Arjun Mohan, the CEO of Byju’s India, has resigned from his position in a little over six months after he took over, with founder Byju Raveendran resuming daily operational responsibilities, the company said in a statement. Mohan will transition to an external advisory role.

This is a significant step as the embattled edtech Byju’s is grappling with multiple issues that have plagued the company for the past year.

Mohan will step down to pursue other opportunities, as the business has contracted and Byju Raveendran will handle more day-to-day operations for the India business, housed under Think & Learn. Raveendran would be returning to the top of daily affairs after nearly four years.

“Arjun has done an outstanding job steering Byju’s through a challenging period,” Raveendran said, adding, “We are grateful for his leadership and look forward to his continued contributions as a strategic advisor.”

Mohan had replaced Mrinal Mohit last year as the company CEO. Both of them were former students of Raveendran.

The rejig comes at a time when the company has consolidated its operations into three focused divisions – The Learning App, Online Classes & Tuition Centres, and Test-prep. Each of these units will have separate leaders who will independently run the businesses to ensure profitability as the company continues to battle severe cash crunch issues.

“This reorganisation marks the start of Byju’s 3.0 — a leaner and more agile organisation, ready to quickly adapt to evolving market dynamics, especially in the realm of hyper-personalised education,” Raveendran added.

Byju’s rights issue

In a major relief to the edtech company, the majority of shareholders of Think and Learn, parent company of Byju’s, has approved the company’s resolution to increase its authorised share capital.

In a statement, the company said that the voting process, which included both the extraordinary general meeting (EGM) and a postal ballot that concluded on April 6, has been duly scrutinised by an independent third party.

“We are grateful to our investors for their support and understanding during this pivotal phase. Their invaluable support in providing essential working capital underscores their collective commitment to our renewed growth push,” said Raveendran.

The shareholder approval marks a significant threshold in our relentless push to turnaround the business beset with multiple challenges, which we are resolving one by one, slowly but surely,” he added.

Cash crunch

Byju’s is grappling with a tight liquidity situation. The company has given up its office spaces, taken multiple rounds of layoffs. Under Mohan’s leadership, restructuring was a major task, during which the company had laid-off nearly 5,000 employees.
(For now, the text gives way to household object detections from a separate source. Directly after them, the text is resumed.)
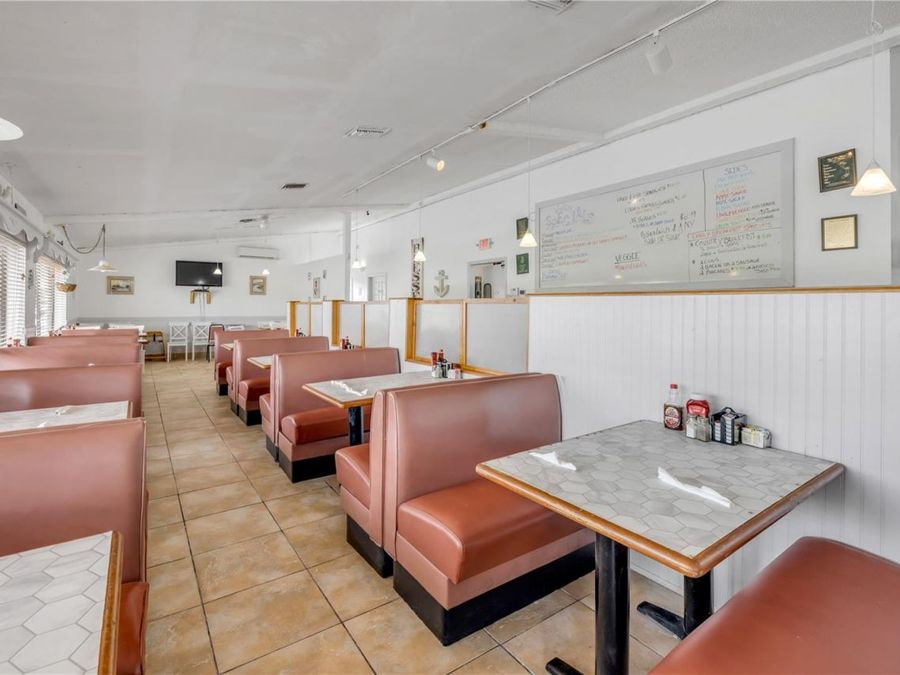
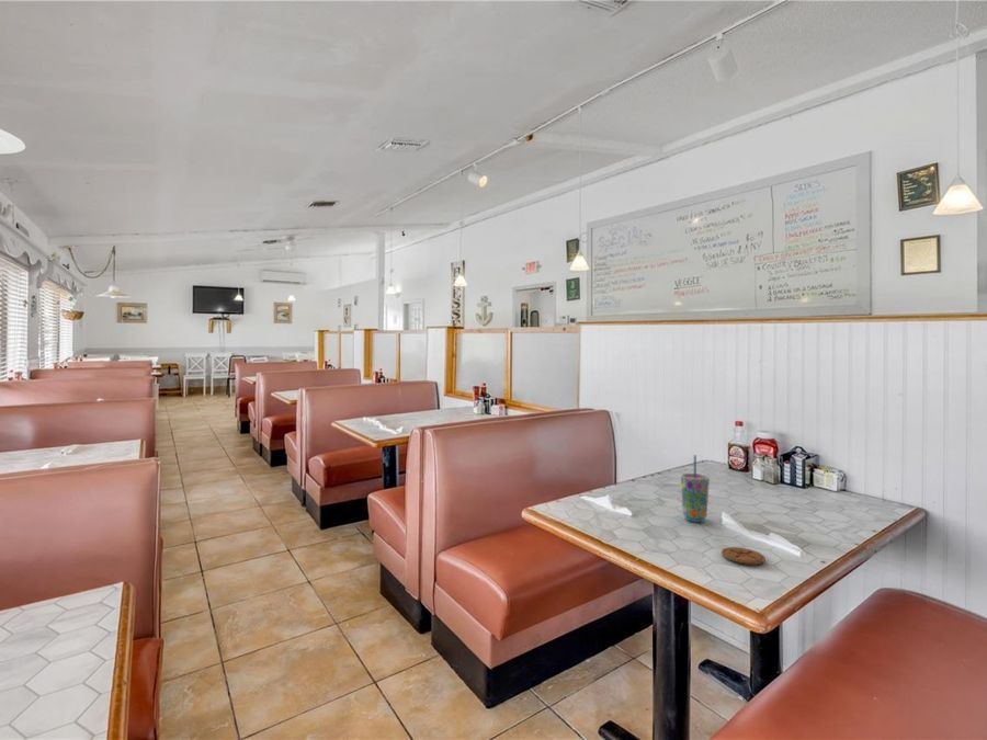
+ coaster [721,546,767,566]
+ cup [680,454,711,523]
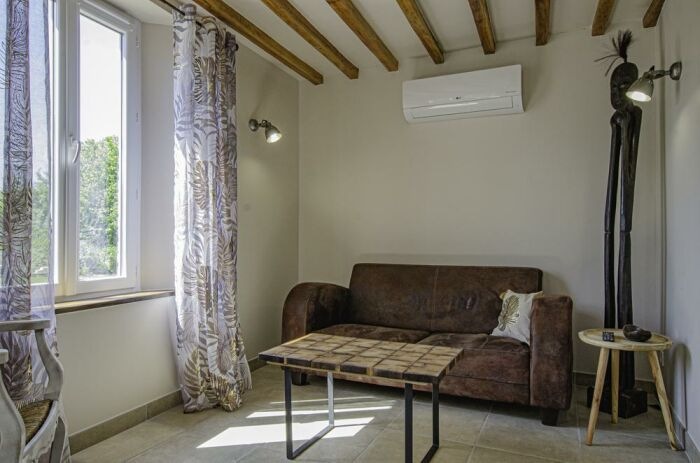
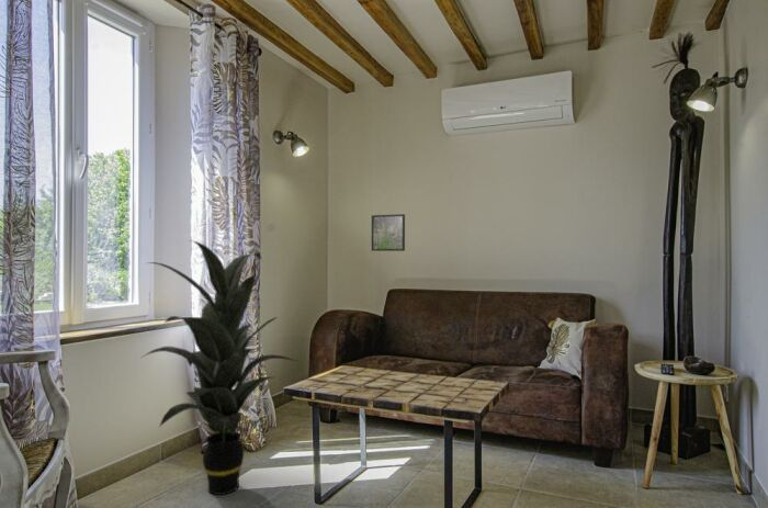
+ indoor plant [138,239,301,496]
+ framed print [371,213,406,252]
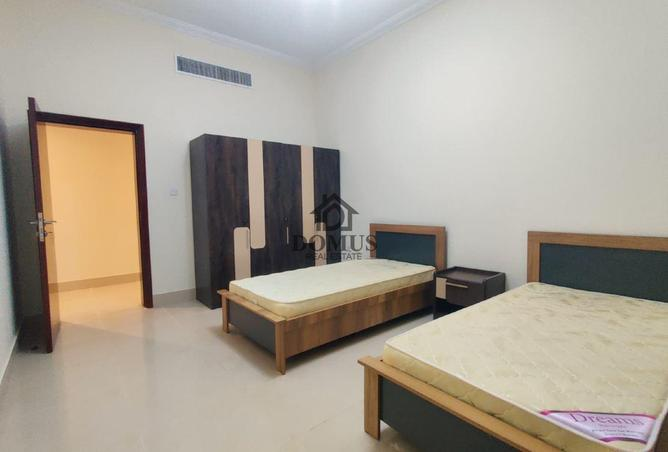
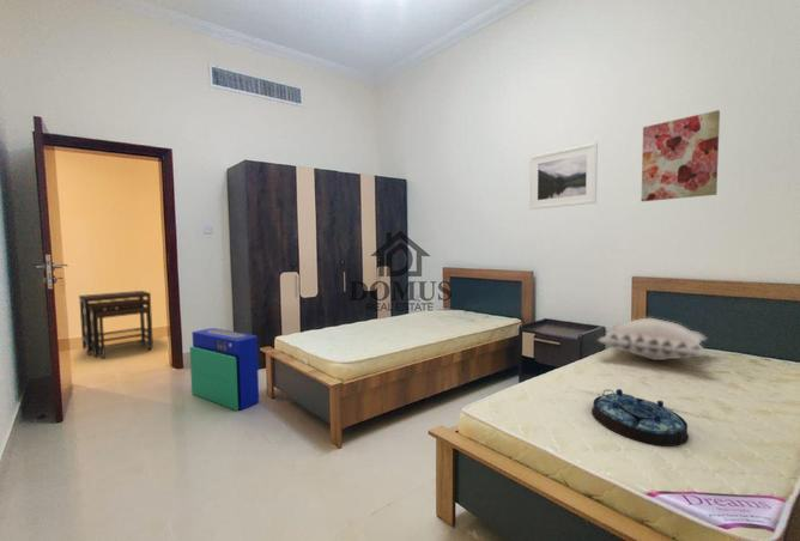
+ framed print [528,141,599,211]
+ decorative pillow [596,317,710,361]
+ air purifier [189,327,260,412]
+ serving tray [590,388,690,448]
+ wall art [640,109,721,202]
+ desk [78,290,154,360]
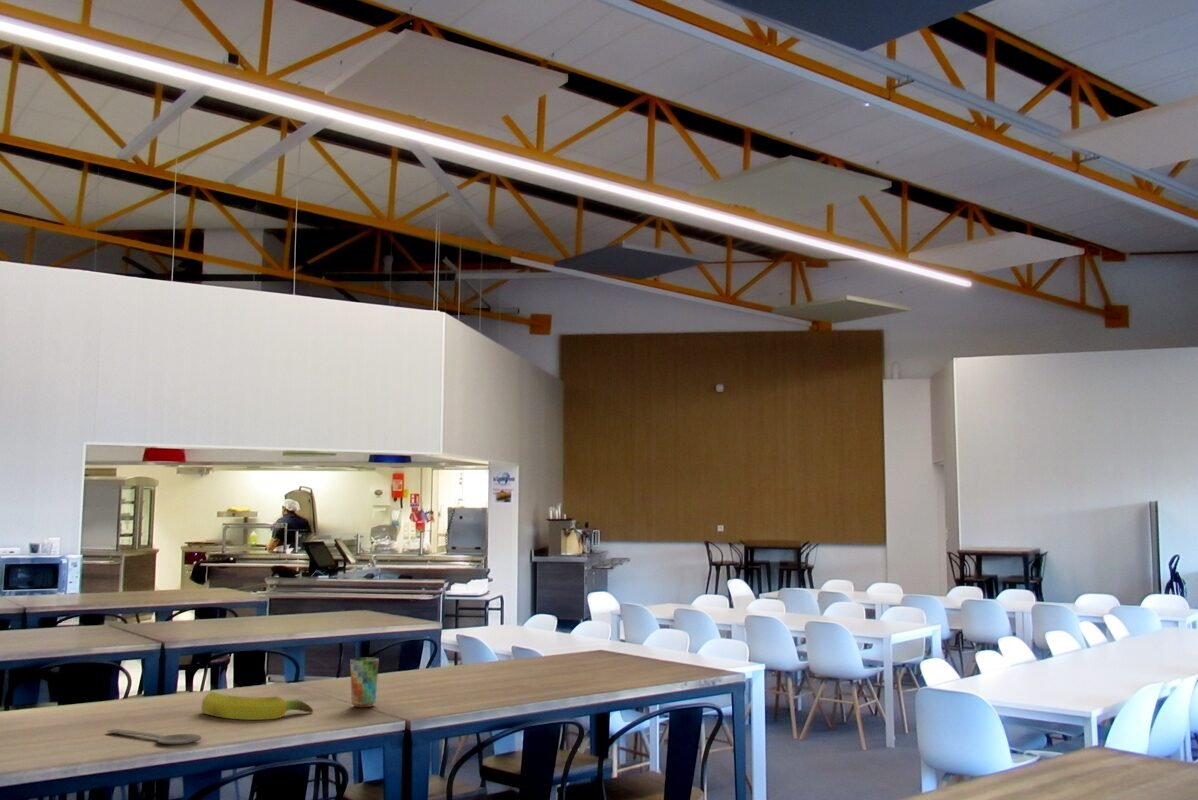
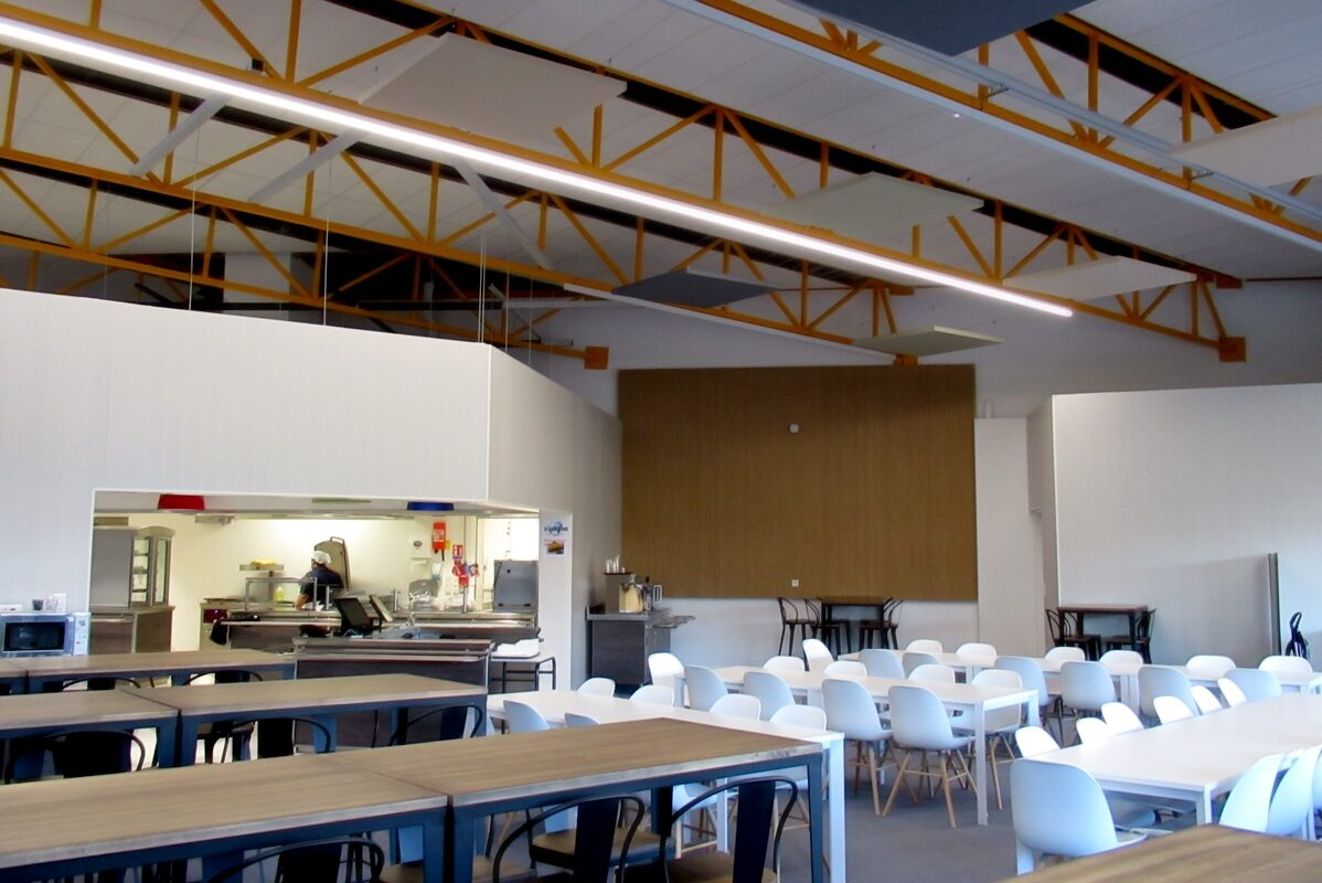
- wooden spoon [106,728,203,746]
- fruit [201,691,314,721]
- cup [349,656,380,708]
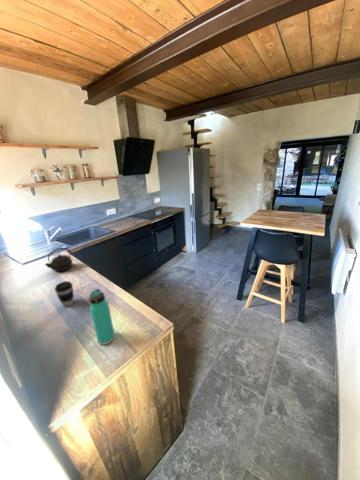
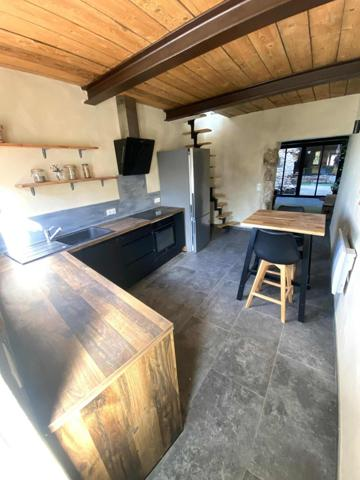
- kettle [44,247,73,273]
- thermos bottle [88,288,116,346]
- coffee cup [54,280,75,308]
The company is also facing challenges with its investors, as four of the company’s investors had approached the National Company Law Tribunal (NCLT). The NCLT directed the edtech company to keep funds received from the rights issue in an escrow account until the disposal of the oppression and mismanagement plea filed by investors. The investors are Prosus, General Atlantic, Sofina, and Peak XV — along with support from other shareholders, including Tiger and Owl Ventures.

On April 8, Byju’s began salary payments after a two-month delay, even though it is barred from using proceeds of the rights issue.